Durante la reunión del Comité de Reglamentación sobre Ecodiseño, celebrada el 8 de diciembre, expertos de los Estados miembros de la Unión Europea aprobaron el proyecto de Reglamento de la Comisión Europea para eliminar progresivamente las bombillas incandescentes a partir de 2009 y hasta finales de 2012. Gracias a la aplicación del Reglamento relativo a la sustitución de las bombillas “ordinarias” por bombillas de bajo consumo, los ciudadanos de la UE ahorrarán cerca de 40 TWh y recortarán las emisiones de CO2 en unos 15 millones de toneladas al año.

En opinión de Andris Piebalgs, comisario europeo de Energía, “esta medida sin precedentes envía una señal clara en cuanto al compromiso de la UE para lograr sus objetivos sobre eficiencia energética y protección del clima. Al sustituir las bombillas del siglo pasado por otras más eficientes, los hogares europeos conservarán la misma calidad de alumbrado ahorrando al mismo tiempo energía y dinero, y emitiendo menos CO2”.

La eficiencia de las bombillas si importa

El Reglamento contempla bombillas que se utilizan habitualmente en los hogares (en particular, las bombillas incandescentes, las halógenas y las fluorescentes compactas) fijando condiciones mínimas en cuanto a eficacia energética y funcionalidad. Asimismo, el Reglamento prevé que las bombillas incandescentes sean retiradas progresivamente del mercado, de modo que los fabricantes tengan tiempo para adaptar su producción.

Material de consulta:
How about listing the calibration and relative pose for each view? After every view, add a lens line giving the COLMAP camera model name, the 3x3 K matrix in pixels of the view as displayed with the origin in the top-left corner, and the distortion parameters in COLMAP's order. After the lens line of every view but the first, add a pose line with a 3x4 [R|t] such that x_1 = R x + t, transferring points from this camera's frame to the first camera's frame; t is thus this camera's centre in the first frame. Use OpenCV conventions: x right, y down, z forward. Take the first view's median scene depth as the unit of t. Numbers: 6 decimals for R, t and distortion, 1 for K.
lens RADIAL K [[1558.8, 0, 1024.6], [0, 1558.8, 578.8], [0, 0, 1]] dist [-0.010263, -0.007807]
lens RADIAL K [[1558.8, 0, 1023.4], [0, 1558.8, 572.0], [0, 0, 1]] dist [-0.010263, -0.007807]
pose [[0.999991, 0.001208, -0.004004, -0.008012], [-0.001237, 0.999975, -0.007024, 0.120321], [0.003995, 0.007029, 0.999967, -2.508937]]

Ejercicios:
• a. Copia sin cambios el trozo del texto sobre las bombillas que empieza con "Durante la reunión" y sigue hasta "toneladas al año.".
• b. Escribe la parte que sigue del texto sobre la retirada de las bombillas incandescentes, a partir de donde termina.

Respuestas:
• a.
Durante la reunión del Comité de Reglamentación sobre Ecodiseño, celebrada el 8 de diciembre, expertos de los Estados miembros de la Unión Europea aprobaron el proyecto de Reglamento de la Comisión Europea para eliminar progresivamente las bombillas incandescentes a partir de 2009 y hasta finales de 2012. Gracias a la aplicación del Reglamento relativo a la sustitución de las bombillas “ordinarias” por bombillas de bajo consumo, los ciudadanos de la UE ahorrarán cerca de 40 TWh y recortarán las emisiones de CO2 en unos 15 millones de toneladas al año.

• b.
Los consumidores podrán elegir todavía entre bombillas fluorescentes compactas de larga duración, que actualmente permiten los ahorros de energía más importantes (hasta un 75% en comparación con las incandescentes), y lámparas halógenas, cuya calidad de alumbrado es totalmente equivalente a la de las incandescentes y que permiten ahorros energéticos de entre el 25 y el 50%.

Ahorro de hasta 50 euros al año

Según la Comisión, la aplicación de esta medida supondrá un ahorro neto por hogar de entre 25 a 50 euros al año, lo que significa que entre 5 y 10 mil millones de euros se reinyectarán cada año en la economía de la UE. En términos energéticos, la medida también supondrá un ahorro de casi 40 TWh, lo que equivale aproximadamente al consumo de electricidad de Rumania o al de 11 millones de hogares europeos, así como una reducción de cerca de 15 millones de toneladas de dióxido de carbono al año.

Ahora el texto será examinado por el Parlamento Europeo. Debería adoptarse formalmente por la Comisión en marzo de 2009. Este Reglamento sólo constituye una de las medidas sobre Ecodiseño que serán adoptadas por la Comisión durante los próximos meses y que contemplarán otros numerosos productos como la electrónica de consumo o los electrodomésticos de línea blanca.